Auf die beantragte Einnahme eines Augenscheins an den betroffenen Grundstücken kommt es daher nicht an.

2. Die Hilfsanträge sind unzulässig.

Nach § 43 Abs. 1 VwGO kann die Feststellung des Bestehens oder Nichtbestehens eines Rechtsverhältnisses begehrt werden. Die begehrte Feststellung, dass sich die baurechtliche Zulässigkeit von Vorhaben auf den Grundstücken FlNrn. ... ... ... ... der Gemarkung Schwandorf nach § 34 BauGB beurteilt, bezieht sich nicht auf ein Rechtsverhältnis. Als Rechtsverhältnis im Sinn des § 43 Abs. 1 VwGO werden die rechtlichen Beziehungen angesehen, die sich aus einem konkreten Sachverhalt aufgrund einer diesen Sachverhalt betreffenden öffentlich-rechtlichen Norm für das Verhältnis mehrerer Personen untereinander oder einer Person zu einer Sache ergeben (vgl. etwa BVerwG vom 23.1.1992 BVerwGE 89, 327/329). Zu einer solchen rechtlichen Beziehung besagt die geforderte Feststellung nichts. Sie beschränkt sich -auch in der erweiterten Fassung des zweiten Hilfsantrags -bewusst auf die Frage, ob einzelne Tatbestandsmerkmale des § 34 BauGB erfüllt sind, und bleibt damit bei einer Vorfrage stehen, die über Rechte und Pflichten nichts besagt und daher auch selbst kein Rechtsverhältnis bildet (h.M.; vgl. etwa Eyermann, VwGO, 12. Auflage 2006, RdNrn. 13, 15 zu § 43; BVerwG vom 20.11.2003 NVwZ-RR 2004, 253).

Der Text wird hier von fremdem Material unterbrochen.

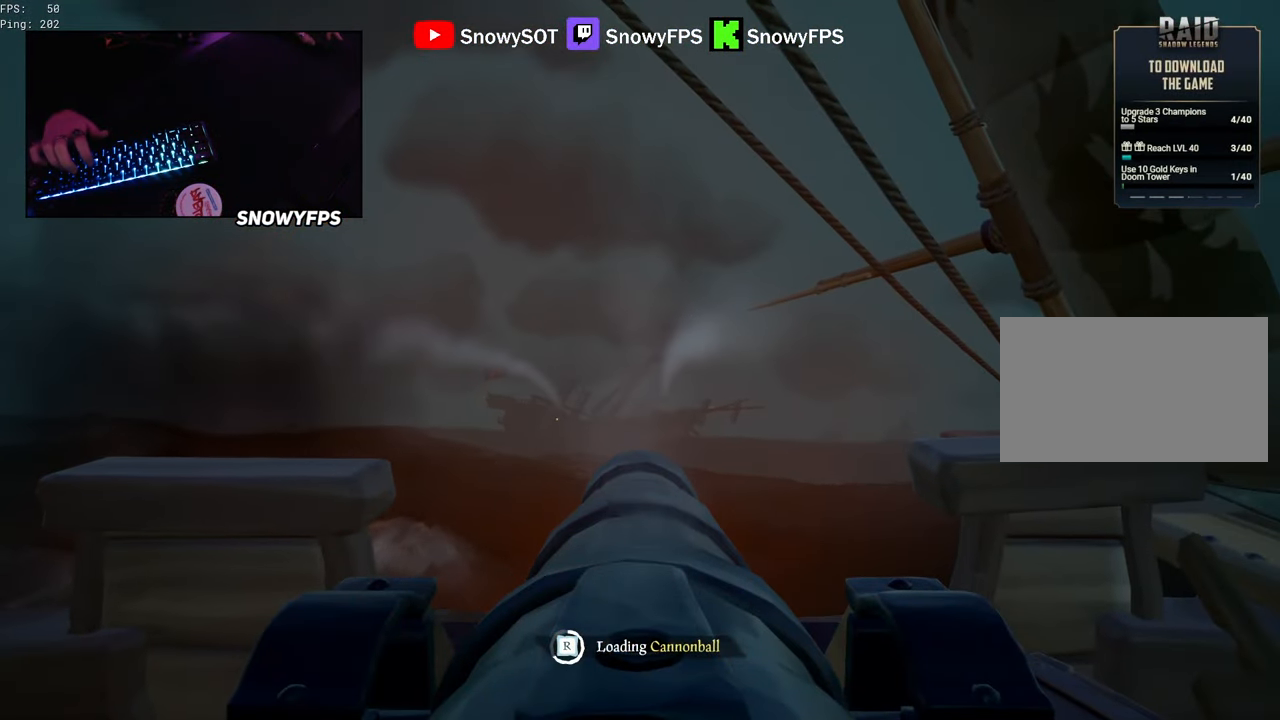
{"keys": [], "mouse": ["left"], "mouse_move": "still", "events": [[17, "mouse_left", "up"], [117, "mouse_left", "down"], [200, "mouse_left", "up"], [300, "mouse_left", "down"], [384, "mouse_left", "up"], [450, "mouse_left", "down"]]}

3. Kosten: § 154 Abs. 1 VwGO 22 Vorläufige Vollstreckbarkeit: § 167 VwGO, §§ 708 ff. ZPO 23 Gründe für die Zulassung der Revision gibt es nicht (§ 132 Abs. 2 VwGO).

Beschluss:

Der Streitwert für das Berufungsverfahren wird auf 750.000 Euro festgesetzt.